Let’s talk about those fictional beings that lure us into a good story. I love a flawed character. One that even might bend a few laws, break a few rules, or spout off something that later he’d give his right arm to take back.
I think these imperfections make our characters feel real, human. And yet, I have a line that a character must not cross for me to fall in love with them. For a story to really resonate with me, these fictional characters must still be a hero. Their good qualities must outweigh their flaws. Now I like a bad villain in a story. But I need a hero to take him down. I can like a villain more than I can dislike a hero. Does that make sense?
I love to write about tough characters who are a bit rogue, who sort of play by their own rules. In my YA books the character who come to mind first is, Della, in Shadow Falls. Della would butt heads with anyone, but nine times out of ten, it was in defense of someone else. When Leah MacKenzie, went out into the woods to search for bullets and put herself in danger, she did it to find answers—answers that Matt needed to find peace. When both of these girls broke rules, or took something a little too far, it was always about helping someone else.
I’ve been binge watching some shows lately and I noticed how I tend to even like the slightly roguish type of characters in series. The main characters in the series, Justified and Longmire come to mind. Both Walt Longmire and Raylan Givens broke rules left and right, but it was always about protecting someone else, getting justice, or righting a wrong. I loved those guys. Yes, they made my heart go flutter, and if they’d asked, I might have left my husband for them. (Not really, but you know what I mean.)

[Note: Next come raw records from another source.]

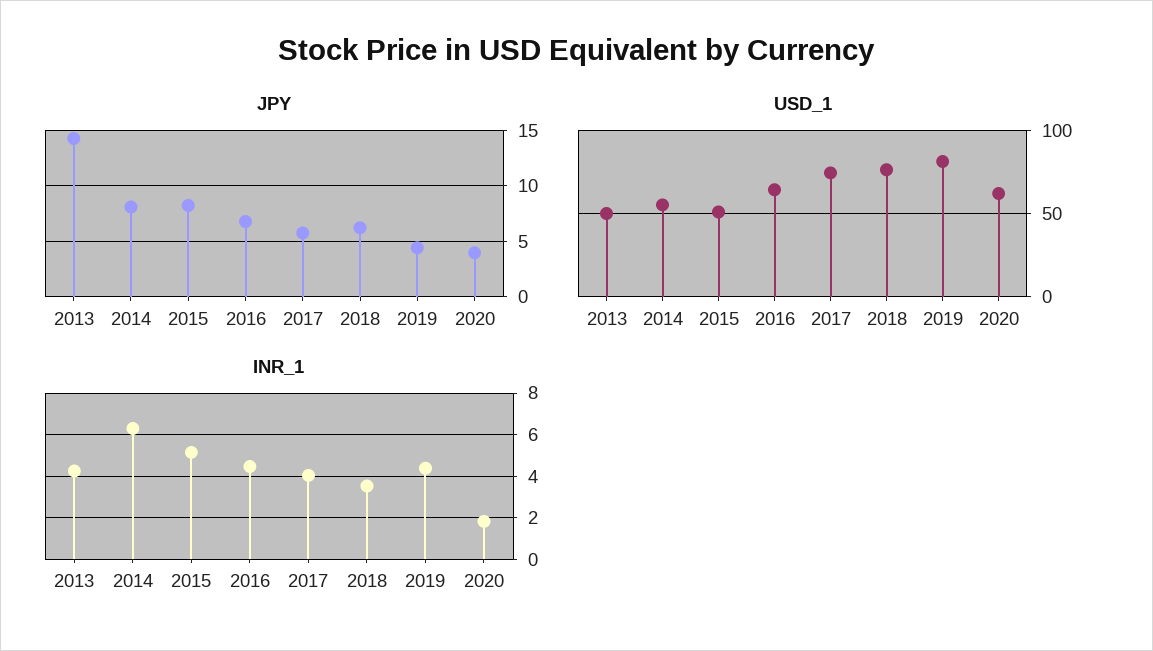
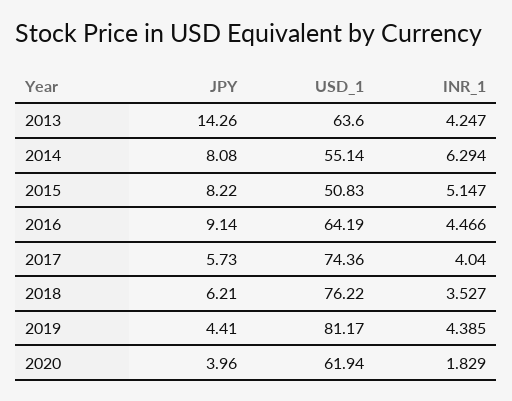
  {
    "JPY": {
      "2013": 14.26,
      "2014": 8.08,
      "2015": 8.22,
-     "2016": 7,
+     "2016": 9.14,
      "2017": 5.73,
      "2018": 6.21,
      "2019": 4.41,
      "2020": 3.96
    },
    "USD_1": {
-     "2013": 50,
+     "2013": 63.6,
      "2014": 55.14,
      "2015": 50.83,
      "2016": 64.19,
      "2017": 74.36,
      "2018": 76.22,
      "2019": 81.17,
      "2020": 61.94
    },
    "INR_1": {
      "2013": 4.247,
      "2014": 6.294,
      "2015": 5.147,
      "2016": 4.466,
      "2017": 4.04,
      "2018": 3.527,
      "2019": 4.385,
      "2020": 1.829
    }
  }

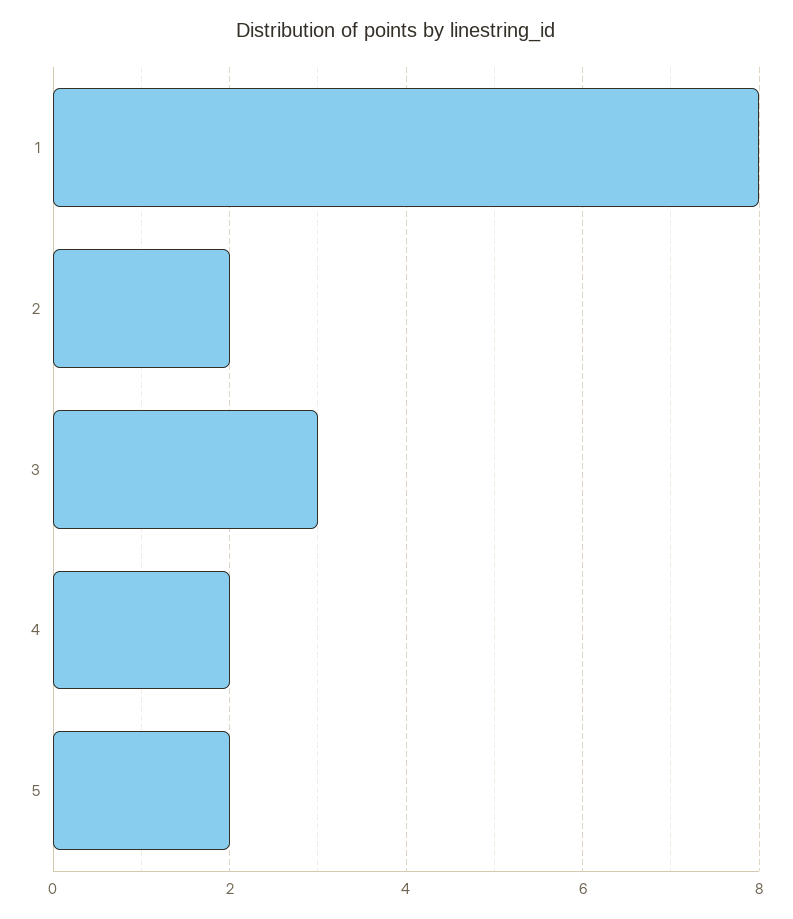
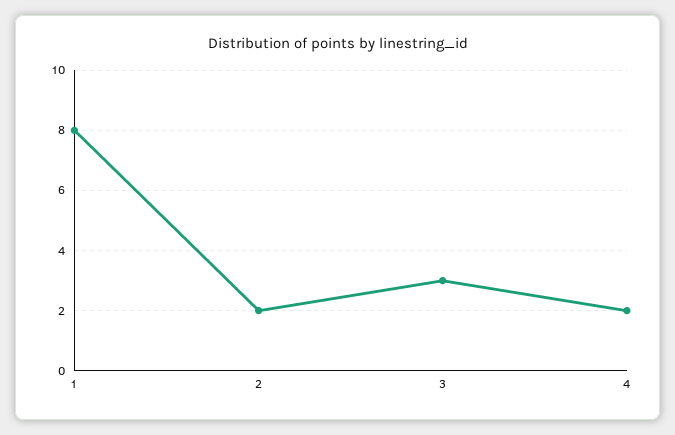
  {
    "1": 8,
    "2": 2,
    "3": 3,
-   "4": 2,
+   "4": 2
-   "5": 2
  }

However, I recently finished the series, Yellowstone. It was recommended by a lot of people who also enjoyed Justified and Longmire. And I enjoyed the heck out of it, but as much as I love Kevin Costner, I wouldn’t have left hubby for John Dutton’s character. His flaws, some of his actions came across more to protect himself or his wealth, than it was for the people he loved. Do you have lines that characters must not break for you to really fall in love with them? Do you enjoy stories with the anti-hero?